On Sept. 4, 18 homeowners in the Gold Creek subdivision announced their intent to re-apply to annex into the city, requesting their county “islands” be brought into the city at a discounted rate if all applied simultaneously.
The homes are “islands” as they are surrounded by property that has already been annexed and zoned into the city.
When the initial application was brought to the board March 6 by Mayor James Grogan, it was discovered that multiple homeowners in Gold Creek had annexed property into the city and paid a lower rate for rezoning than city ordinances at the time permitted.
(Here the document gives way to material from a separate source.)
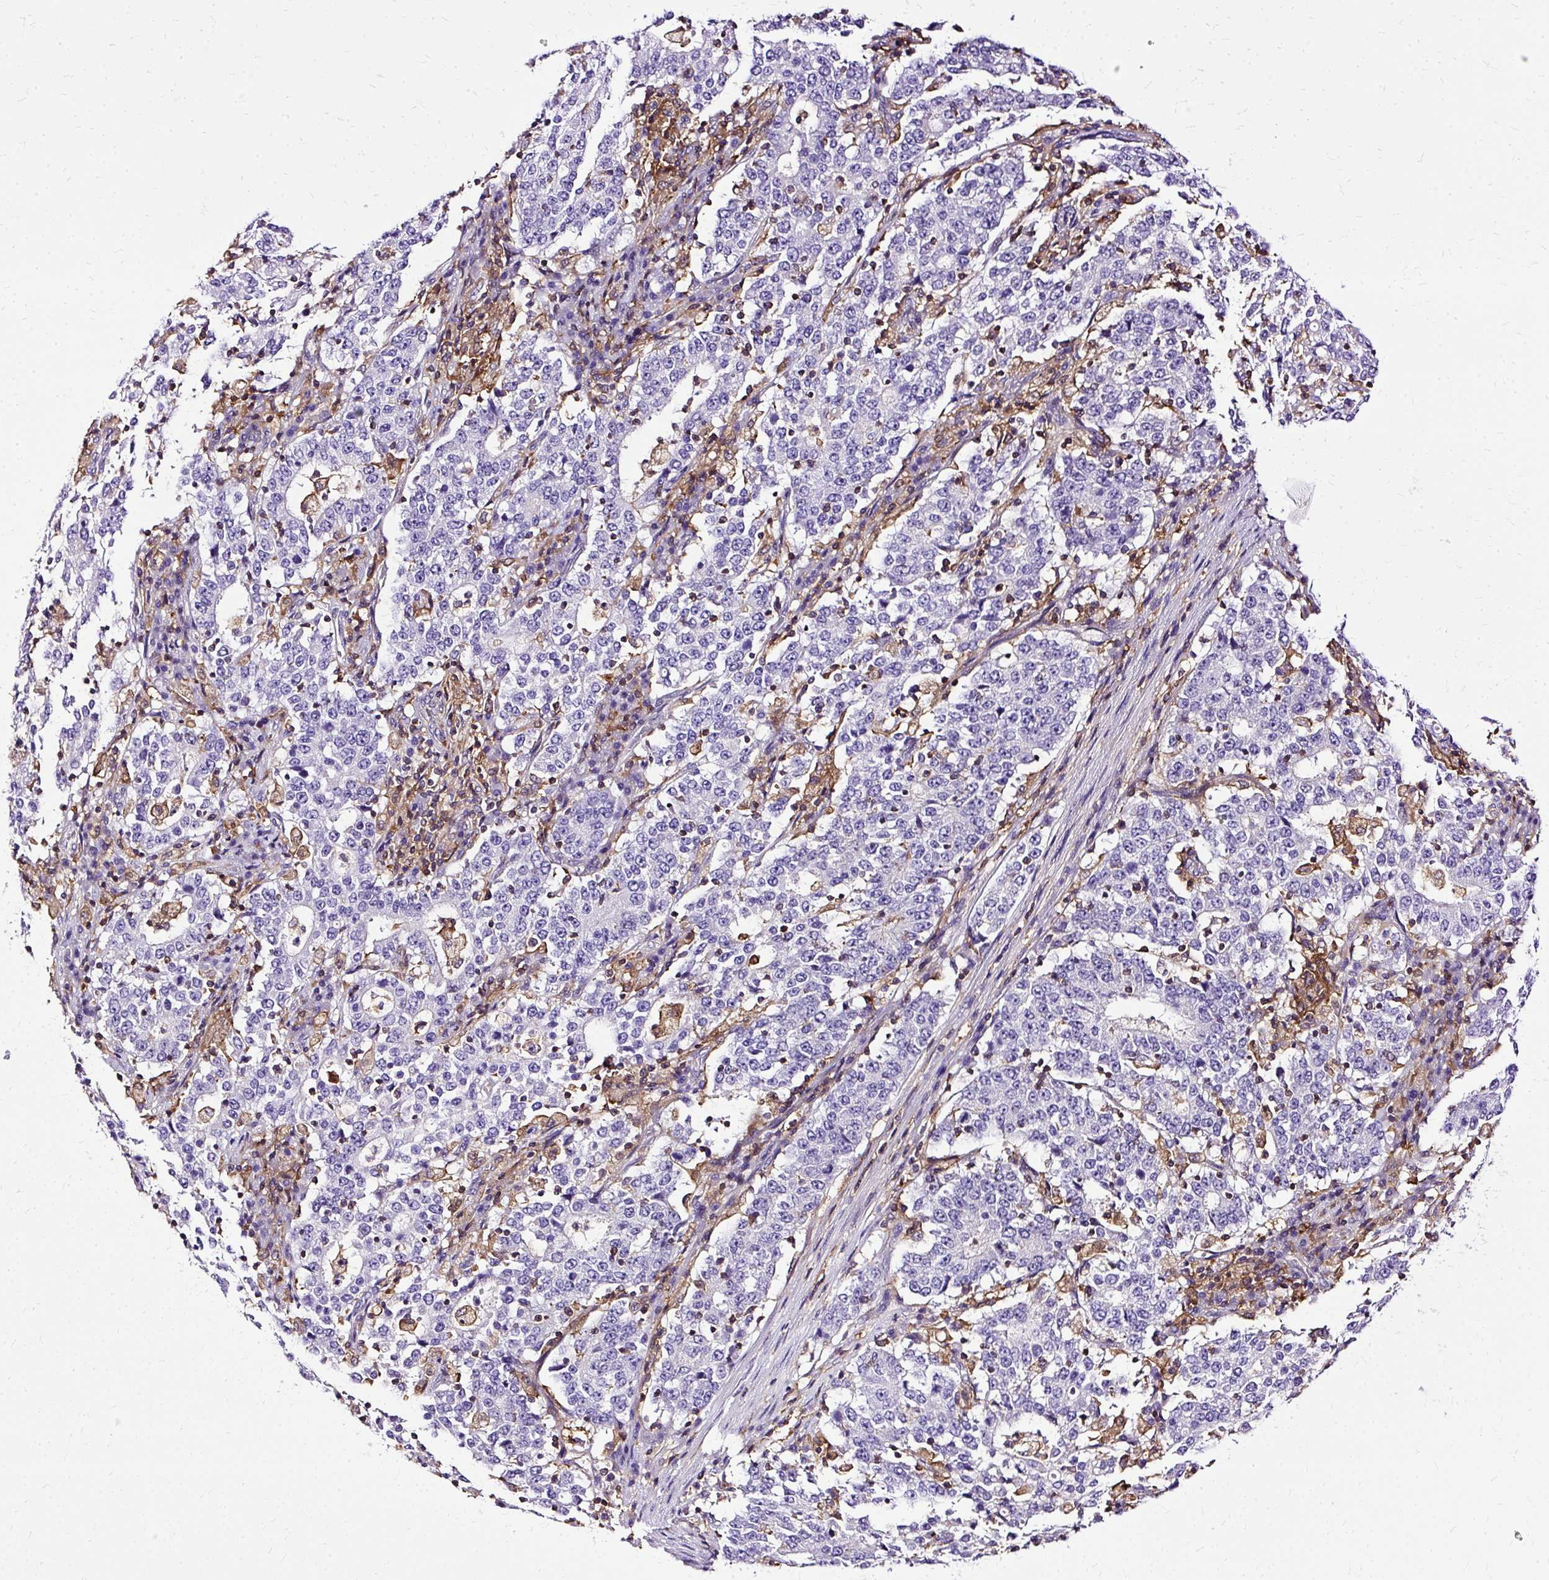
{"staining": {"intensity": "negative", "quantity": "none", "location": "none"}, "tissue": "stomach cancer", "cell_type": "Tumor cells", "image_type": "cancer", "snomed": [{"axis": "morphology", "description": "Adenocarcinoma, NOS"}, {"axis": "topography", "description": "Stomach"}], "caption": "A high-resolution image shows immunohistochemistry staining of stomach adenocarcinoma, which reveals no significant positivity in tumor cells.", "gene": "TWF2", "patient": {"sex": "male", "age": 59}}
The 18 property owners were just requesting what they said had already been done for their neighbors.
The application was dropped as the council began an investigation into Grogan’s reported actions and started the process of creating an annexation fee.
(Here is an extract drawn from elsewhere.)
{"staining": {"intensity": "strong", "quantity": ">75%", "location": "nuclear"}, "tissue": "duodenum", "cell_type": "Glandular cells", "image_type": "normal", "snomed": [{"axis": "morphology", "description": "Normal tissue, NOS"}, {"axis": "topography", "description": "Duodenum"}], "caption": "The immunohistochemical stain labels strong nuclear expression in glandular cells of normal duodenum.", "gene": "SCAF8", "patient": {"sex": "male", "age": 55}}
A new fee schedule for annexations and zoning amendments was approved by council on July 10, but not without some small backlash by Gold Creek residents who would now be paying even more than their neighbors should gave paid to become city residents.
The group came back before the council Sept. 18 to ask that they be allowed to annex in at a reduced rate, an action that the council can vote to approve.
According to numbers calculated by Planning Director Casey Majewski, the cost to annex and rezone 18 properties would be $6,910, or $384 per property, as opposed to the $13,600, or $755 per property, if each property owner applied separately and paid according to the fee schedule.
That’s still more than the residents want to pay.
“Obviously we’d like to pay nothing, but we can’t turn our applications in until we know what dollar amount to write the checks for,” said Gail Horne, who lives on Gold Creek Drive. “We need a vote: if they want to do something out there where we live, to try to make that a trailer park or something, we need to make sure we have a voice.”
Majewski plans to bring the request back before the council at its Oct. 2 meeting.
In other business:
Draft peddler’s license ordinance questioned
A peddler’s license drafted and presented to the council for its first hearing was met with some backlash by local event organizers for the extra cost it would place on vendors.
K.A.R.E. for Kids president David McKee said that the additional cost the peddler’s license requirement would place on vendors would harm the annual Mountain Moonshine Festival by causing vendors not to come back.
Dawson County Chamber of Commerce President Christie Haynes mirrored similar concerns, stating that for vendors at the Jingle Market held each year at the Georgia Racing Hall of Fame would be turned off by the extra $58 fee, especially when some of them only make around $100 during the event.
Council member Caleb Phillips said that the ordinance originally had not been intended to stifle vendors at city approved festivals, but to place regulations on door-to-door peddlers.
The council agreed to work on revising the
ordinance before the next hearing Oct. 2.
New city clerk appointed
Former Deputy Clerk Beverly Bannister was appointed by the board Sept. 18 to be the new city clerk, replacing Bonnie Warne, who worked at the city for 12 years and recently left to take a position as city clerk in Tucker.
Water meter project near completion
Utilities Director Gary Barr reported that a current project to replace all of the city’s water meters with electronically-read meters is months ahead of schedule and expected to be finished within the week.
Original estimates stated that the project, which includes installing new meters and mapping them for GPS location, would take six months to complete. The project began July 31.
Barr said that last Monday the department was able to read 1,270 meters electronically, leaving only about 50 or 60 to do by hand. He said the process normally takes six employees two days, but took one person a little over three hours.
City accepts $80,000 LMIG grant
The council voted to accept a Local
Maintenance and Improvement, or LMIG, matching grant that, according to Public
Works Operations Manager Trampas Hansard, will go a long way to funding
sidewalks projects around the city.
The grant is for $80,000, with the city to contribute $24,000 for a total of $104,000.